## ACTION ITEM
Transcribe each record exactly, but omit pictures.

**********

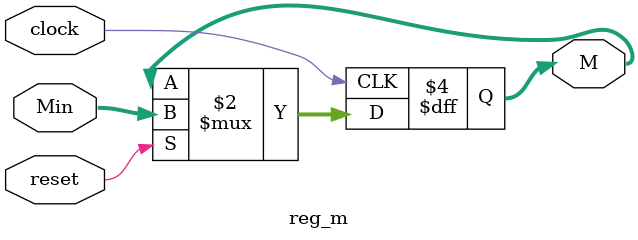
<source format=sv>

module reg_m #(parameter N=8) (input logic clock, reset, 
              input logic[N-1:0] Min, output logic[N-1:0] M);

always_ff @ (posedge clock)
  if (reset)  // clear C,A and load Q, M
    M <= Min;

endmodule
</source>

**********

## ANSWER SPACE
<source format=sv>

module reg_m #(parameter N=8) (input logic clock, reset, 
              input logic[N-1:0] Min, output logic[N-1:0] M);

always_ff @ (posedge clock)
  if (reset)  // clear C,A and load Q, M
    M <= Min;

endmodule
</source>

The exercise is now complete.